**Task goal**
Reproduce the text of every row below word for word, leaving out the pictures.

**Materials provided**
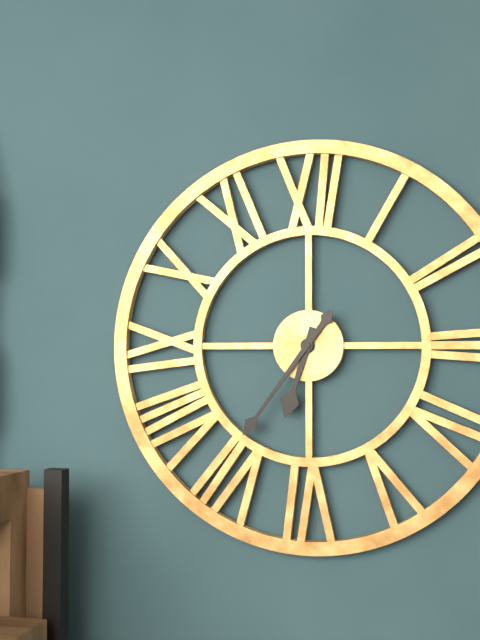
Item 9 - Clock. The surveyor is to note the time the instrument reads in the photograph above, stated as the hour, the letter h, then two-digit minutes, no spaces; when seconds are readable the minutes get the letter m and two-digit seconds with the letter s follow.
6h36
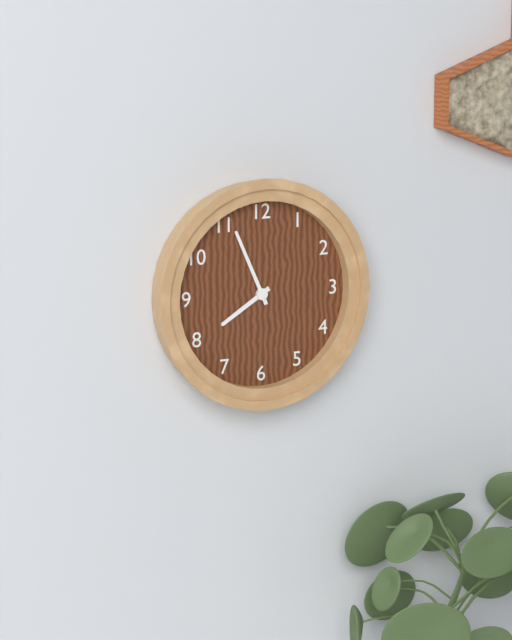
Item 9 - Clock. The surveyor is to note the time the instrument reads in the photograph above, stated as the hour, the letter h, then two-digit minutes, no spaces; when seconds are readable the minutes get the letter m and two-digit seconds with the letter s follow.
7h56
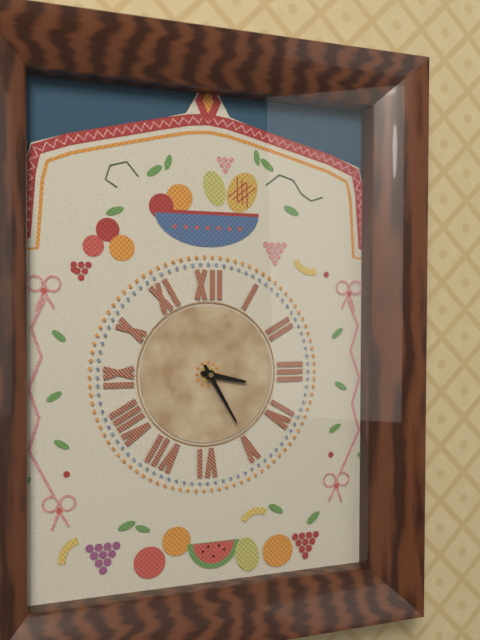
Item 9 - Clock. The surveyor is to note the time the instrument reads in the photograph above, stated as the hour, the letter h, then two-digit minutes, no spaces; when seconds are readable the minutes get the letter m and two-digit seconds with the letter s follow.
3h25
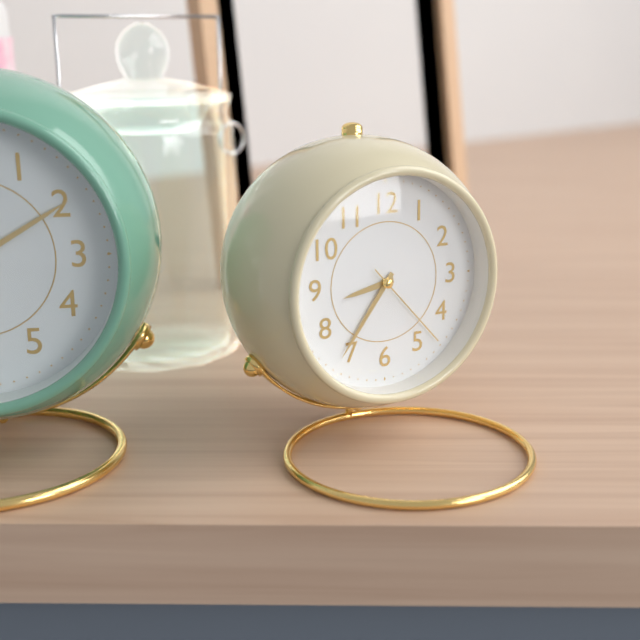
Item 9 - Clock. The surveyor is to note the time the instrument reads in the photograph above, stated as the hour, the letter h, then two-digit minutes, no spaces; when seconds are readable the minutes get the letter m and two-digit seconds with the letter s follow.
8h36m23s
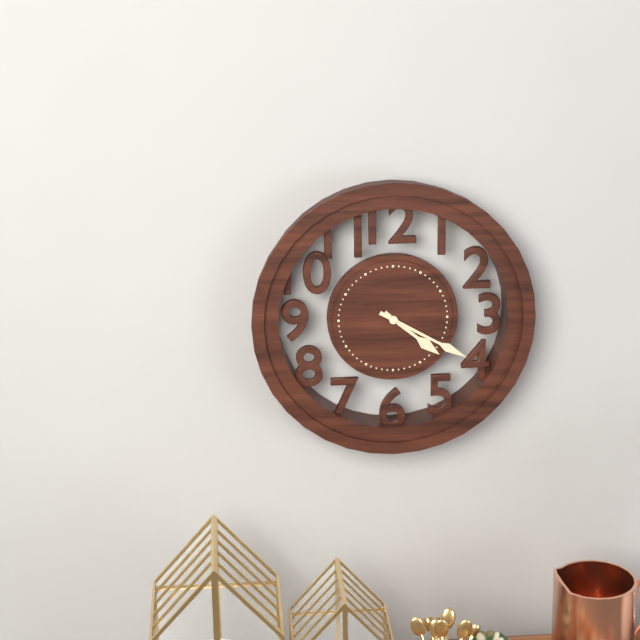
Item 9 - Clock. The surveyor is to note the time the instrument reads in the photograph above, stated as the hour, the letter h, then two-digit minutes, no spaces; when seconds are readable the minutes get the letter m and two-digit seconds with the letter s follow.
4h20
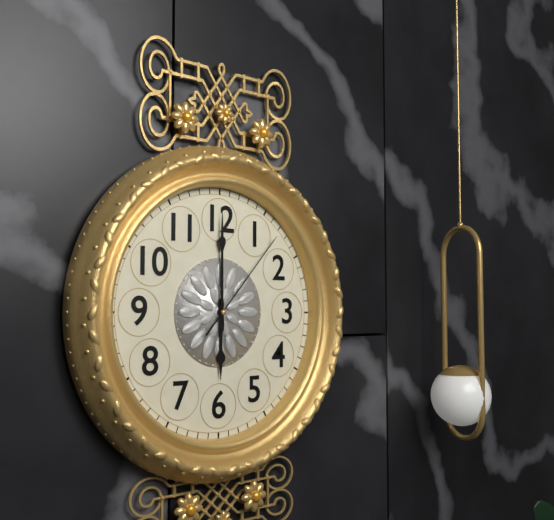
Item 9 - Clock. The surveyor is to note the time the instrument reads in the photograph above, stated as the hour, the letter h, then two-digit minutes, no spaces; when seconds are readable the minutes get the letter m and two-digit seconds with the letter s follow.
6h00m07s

**Response to this exercise**
Item 9 - Clock. The surveyor is to note the time the instrument reads in the photograph above, stated as the hour, the letter h, then two-digit minutes, no spaces; when seconds are readable the minutes get the letter m and two-digit seconds with the letter s follow.
6h36
Item 9 - Clock. The surveyor is to note the time the instrument reads in the photograph above, stated as the hour, the letter h, then two-digit minutes, no spaces; when seconds are readable the minutes get the letter m and two-digit seconds with the letter s follow.
7h56
Item 9 - Clock. The surveyor is to note the time the instrument reads in the photograph above, stated as the hour, the letter h, then two-digit minutes, no spaces; when seconds are readable the minutes get the letter m and two-digit seconds with the letter s follow.
3h25
Item 9 - Clock. The surveyor is to note the time the instrument reads in the photograph above, stated as the hour, the letter h, then two-digit minutes, no spaces; when seconds are readable the minutes get the letter m and two-digit seconds with the letter s follow.
8h36m23s
Item 9 - Clock. The surveyor is to note the time the instrument reads in the photograph above, stated as the hour, the letter h, then two-digit minutes, no spaces; when seconds are readable the minutes get the letter m and two-digit seconds with the letter s follow.
4h20
Item 9 - Clock. The surveyor is to note the time the instrument reads in the photograph above, stated as the hour, the letter h, then two-digit minutes, no spaces; when seconds are readable the minutes get the letter m and two-digit seconds with the letter s follow.
6h00m07s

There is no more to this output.